Document excerpt

Sec. 41. OUTSIDE LEGAL COUNSEL. Prior to expenditure of funds for retaining outside legal counsel, agencies and departments covered by this Act shall request the Attorney General to perform such services. If the Attorney General cannot provide such services, he shall so certify to the requesting agency who may then utilize appropriated funds to retain outside counsel.

General Appropriations Act, Acts 1981, ch. 875, art. V, ss 40, 41, at 3815.

Article V, section 41, as it appeared in the Appropriations Act for fiscal 1974 to 1975, was discussed in Attorney General Opinion H-268 (1974). The opinion determined that the rider did not modify or amend general law. Insofar as it impliedly recognized authority in the attorney general to represent the state in court, it was merely declaratory of existing law. Although the rider authorized state agencies to employ outside counsel when the attorney general certified that he could not perform the needed services, it did not displace the constitutional authority of the attorney general under article IV, section 22, to represent the state in court.

Thus, although a state agency may be represented in court by outside counsel rather than by the office of the attorney general, the attorney general has the legal authority to represent that agency, and the outside counsel appears only with his consent. See Attorney General Opinions MW-24 (1979); H- 268 (1974).

You specifically ask whether Hill v. Texas Water Quality Board, 568 S.W.2d 738 (Tex. Civ. App.--Austin 1978, writ ref'd n.r.e.) or Hill v. Lower Colorado River Authority, 568 S.W.2d 473 (Tex. Civ. App.--Austin 1978, writ ref'd n.r.e.), prohibit the attorney general from representing the office of the public utility counsel on appeal to a judicial body.

Language appearing in Hill v. Texas Water Quality Board, 568 S.W.2d 738 (Tex. Civ. App.--Austin 1978, writ ref'd n.r.e.), suggests that the attorney general cannot represent both sides in the lawsuit. The attorney general sued the Water Quality Board seeking to set aside orders regulating water pollution as unreasonable and arbitrary, and constituting a denial of equal protection. The court denied him standing on the ground that the constitution and statutes gave him the exclusive right to represent state agencies and therefore precluded him from suing the Water Quality Board. The court cited Maud v. Terrell, 200 S.W. 375 (Tex. 1918) on the exclusive right of the attorney general and district and county attorneys to represent the state and stated as follows:

Thus, either the Attorney General or a county or district attorney may represent the State in a particular situation, but these are the only choices, whichever official represents the State exercises exclusive authority and if services of other lawyers are utilized, they must be 'in subordination' to his authority. To uphold the Attorney General's position would give rise to an intolerable situation which, as was aptly observed by the trial court, would put him on both sides of the lawsuit.

Given records

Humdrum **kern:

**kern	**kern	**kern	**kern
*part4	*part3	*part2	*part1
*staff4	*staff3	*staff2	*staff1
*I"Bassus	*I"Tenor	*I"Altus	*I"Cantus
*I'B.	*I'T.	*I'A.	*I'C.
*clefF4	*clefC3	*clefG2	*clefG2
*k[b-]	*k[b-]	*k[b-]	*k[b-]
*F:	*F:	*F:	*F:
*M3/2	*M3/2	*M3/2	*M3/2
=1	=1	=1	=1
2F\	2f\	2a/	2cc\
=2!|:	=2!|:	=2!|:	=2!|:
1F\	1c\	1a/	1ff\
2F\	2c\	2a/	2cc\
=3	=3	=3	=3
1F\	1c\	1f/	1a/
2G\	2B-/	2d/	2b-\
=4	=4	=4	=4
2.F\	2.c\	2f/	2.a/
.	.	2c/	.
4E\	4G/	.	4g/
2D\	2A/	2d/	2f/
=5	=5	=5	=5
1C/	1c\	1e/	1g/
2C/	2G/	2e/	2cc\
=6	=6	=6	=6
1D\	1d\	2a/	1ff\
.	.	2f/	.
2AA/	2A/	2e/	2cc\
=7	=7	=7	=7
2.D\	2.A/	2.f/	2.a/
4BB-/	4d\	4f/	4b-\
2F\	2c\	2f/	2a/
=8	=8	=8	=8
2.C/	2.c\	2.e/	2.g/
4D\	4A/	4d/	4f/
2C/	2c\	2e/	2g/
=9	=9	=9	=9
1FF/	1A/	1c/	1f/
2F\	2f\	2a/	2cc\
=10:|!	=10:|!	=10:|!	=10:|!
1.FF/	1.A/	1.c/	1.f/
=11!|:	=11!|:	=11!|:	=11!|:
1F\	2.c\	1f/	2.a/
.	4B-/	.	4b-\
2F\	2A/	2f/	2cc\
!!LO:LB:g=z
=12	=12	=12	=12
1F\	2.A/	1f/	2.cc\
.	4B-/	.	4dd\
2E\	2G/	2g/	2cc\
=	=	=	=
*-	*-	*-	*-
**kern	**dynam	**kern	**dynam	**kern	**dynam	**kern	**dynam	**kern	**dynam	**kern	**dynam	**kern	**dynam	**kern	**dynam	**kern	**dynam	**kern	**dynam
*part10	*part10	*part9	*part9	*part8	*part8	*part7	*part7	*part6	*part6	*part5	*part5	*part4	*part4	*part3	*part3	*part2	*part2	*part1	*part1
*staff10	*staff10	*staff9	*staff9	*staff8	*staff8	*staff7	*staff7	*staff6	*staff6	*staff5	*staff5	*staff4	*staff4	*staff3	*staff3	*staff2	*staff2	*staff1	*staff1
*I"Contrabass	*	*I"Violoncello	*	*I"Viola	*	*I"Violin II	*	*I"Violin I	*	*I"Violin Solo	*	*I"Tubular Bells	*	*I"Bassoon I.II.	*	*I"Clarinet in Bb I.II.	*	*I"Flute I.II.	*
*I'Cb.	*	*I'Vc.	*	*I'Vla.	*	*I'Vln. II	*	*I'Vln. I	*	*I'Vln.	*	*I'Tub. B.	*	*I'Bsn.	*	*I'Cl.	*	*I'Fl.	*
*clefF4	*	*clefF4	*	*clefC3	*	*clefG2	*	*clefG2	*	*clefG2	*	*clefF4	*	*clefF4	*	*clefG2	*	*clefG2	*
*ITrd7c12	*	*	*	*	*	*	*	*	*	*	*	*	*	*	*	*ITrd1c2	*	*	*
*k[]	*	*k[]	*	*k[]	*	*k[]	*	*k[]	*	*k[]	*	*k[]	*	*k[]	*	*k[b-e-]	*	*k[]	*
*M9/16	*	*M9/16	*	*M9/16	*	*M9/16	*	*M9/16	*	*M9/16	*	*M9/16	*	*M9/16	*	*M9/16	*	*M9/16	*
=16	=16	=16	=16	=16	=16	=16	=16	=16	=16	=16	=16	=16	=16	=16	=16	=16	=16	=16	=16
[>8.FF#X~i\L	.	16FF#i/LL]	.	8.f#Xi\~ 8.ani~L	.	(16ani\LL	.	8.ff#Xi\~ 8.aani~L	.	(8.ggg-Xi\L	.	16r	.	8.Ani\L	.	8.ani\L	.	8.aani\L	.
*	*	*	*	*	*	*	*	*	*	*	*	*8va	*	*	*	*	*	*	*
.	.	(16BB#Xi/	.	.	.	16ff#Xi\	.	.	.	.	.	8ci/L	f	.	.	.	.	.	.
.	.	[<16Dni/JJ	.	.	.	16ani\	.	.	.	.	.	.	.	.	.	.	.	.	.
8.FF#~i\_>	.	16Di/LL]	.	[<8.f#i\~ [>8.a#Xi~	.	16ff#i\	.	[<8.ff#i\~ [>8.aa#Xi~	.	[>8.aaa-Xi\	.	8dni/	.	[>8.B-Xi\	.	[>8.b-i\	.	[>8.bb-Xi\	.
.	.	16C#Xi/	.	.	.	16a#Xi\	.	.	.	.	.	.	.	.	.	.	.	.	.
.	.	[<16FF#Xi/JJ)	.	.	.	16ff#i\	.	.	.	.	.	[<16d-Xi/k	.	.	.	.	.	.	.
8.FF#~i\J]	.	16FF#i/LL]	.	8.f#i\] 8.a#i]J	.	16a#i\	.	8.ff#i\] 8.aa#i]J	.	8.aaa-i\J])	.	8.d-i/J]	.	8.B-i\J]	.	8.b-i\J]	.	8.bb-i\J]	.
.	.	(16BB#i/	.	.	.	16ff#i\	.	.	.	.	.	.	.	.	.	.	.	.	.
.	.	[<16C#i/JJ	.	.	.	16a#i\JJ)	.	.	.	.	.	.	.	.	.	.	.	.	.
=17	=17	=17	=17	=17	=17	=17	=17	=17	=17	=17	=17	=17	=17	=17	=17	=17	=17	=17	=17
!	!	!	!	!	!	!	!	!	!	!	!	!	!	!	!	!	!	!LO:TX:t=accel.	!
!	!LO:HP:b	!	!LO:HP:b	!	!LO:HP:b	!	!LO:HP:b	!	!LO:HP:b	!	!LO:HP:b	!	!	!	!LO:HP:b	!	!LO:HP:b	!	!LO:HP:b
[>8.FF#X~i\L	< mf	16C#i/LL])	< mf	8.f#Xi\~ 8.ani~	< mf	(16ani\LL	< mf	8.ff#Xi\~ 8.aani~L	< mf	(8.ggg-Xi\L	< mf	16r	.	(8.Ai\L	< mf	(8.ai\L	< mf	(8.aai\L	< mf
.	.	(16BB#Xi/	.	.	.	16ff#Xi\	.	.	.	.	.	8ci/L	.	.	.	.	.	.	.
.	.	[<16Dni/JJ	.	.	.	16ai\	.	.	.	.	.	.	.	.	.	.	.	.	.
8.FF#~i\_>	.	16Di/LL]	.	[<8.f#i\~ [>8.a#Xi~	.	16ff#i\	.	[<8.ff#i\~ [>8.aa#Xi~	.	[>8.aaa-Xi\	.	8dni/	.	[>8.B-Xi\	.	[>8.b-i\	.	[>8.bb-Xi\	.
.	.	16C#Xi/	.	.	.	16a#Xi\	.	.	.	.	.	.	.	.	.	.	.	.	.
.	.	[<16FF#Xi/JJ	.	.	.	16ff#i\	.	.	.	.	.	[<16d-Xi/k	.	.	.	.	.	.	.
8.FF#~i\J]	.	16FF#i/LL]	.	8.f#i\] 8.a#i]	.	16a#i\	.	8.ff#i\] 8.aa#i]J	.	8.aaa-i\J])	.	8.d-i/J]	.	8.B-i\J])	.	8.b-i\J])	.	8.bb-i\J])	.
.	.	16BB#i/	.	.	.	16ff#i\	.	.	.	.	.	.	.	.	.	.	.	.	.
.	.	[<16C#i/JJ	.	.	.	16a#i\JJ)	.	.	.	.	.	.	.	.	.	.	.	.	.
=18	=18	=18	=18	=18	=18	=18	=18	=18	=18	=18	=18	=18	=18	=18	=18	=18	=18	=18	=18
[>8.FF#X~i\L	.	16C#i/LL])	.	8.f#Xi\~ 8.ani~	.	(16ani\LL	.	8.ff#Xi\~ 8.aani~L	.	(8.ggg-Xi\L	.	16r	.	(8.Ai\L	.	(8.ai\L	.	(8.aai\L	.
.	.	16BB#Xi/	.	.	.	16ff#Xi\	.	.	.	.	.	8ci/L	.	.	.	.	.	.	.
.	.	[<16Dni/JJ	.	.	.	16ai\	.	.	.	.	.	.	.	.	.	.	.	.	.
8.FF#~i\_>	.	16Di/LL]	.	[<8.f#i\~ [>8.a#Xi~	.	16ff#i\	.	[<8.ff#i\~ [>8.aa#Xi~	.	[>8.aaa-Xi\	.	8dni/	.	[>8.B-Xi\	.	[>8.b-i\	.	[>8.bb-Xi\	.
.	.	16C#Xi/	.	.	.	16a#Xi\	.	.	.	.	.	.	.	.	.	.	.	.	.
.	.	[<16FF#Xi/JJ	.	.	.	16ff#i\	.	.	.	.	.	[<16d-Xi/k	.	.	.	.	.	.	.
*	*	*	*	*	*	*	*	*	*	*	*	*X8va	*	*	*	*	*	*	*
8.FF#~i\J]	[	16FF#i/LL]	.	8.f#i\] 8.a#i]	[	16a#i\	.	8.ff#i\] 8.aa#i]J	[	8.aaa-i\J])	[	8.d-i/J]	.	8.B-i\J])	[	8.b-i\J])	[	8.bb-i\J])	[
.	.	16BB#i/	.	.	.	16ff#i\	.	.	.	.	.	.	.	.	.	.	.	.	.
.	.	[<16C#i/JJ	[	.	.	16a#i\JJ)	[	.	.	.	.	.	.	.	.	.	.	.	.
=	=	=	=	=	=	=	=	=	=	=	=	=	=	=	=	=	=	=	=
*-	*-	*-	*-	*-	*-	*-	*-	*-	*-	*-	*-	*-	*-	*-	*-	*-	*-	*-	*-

Exercise
In the excerpt on outside legal counsel, what must the Attorney General do if he cannot provide the legal services an agency requests?

Answer below
He must certify that to the requesting agency, which may then use appropriated funds to retain outside counsel.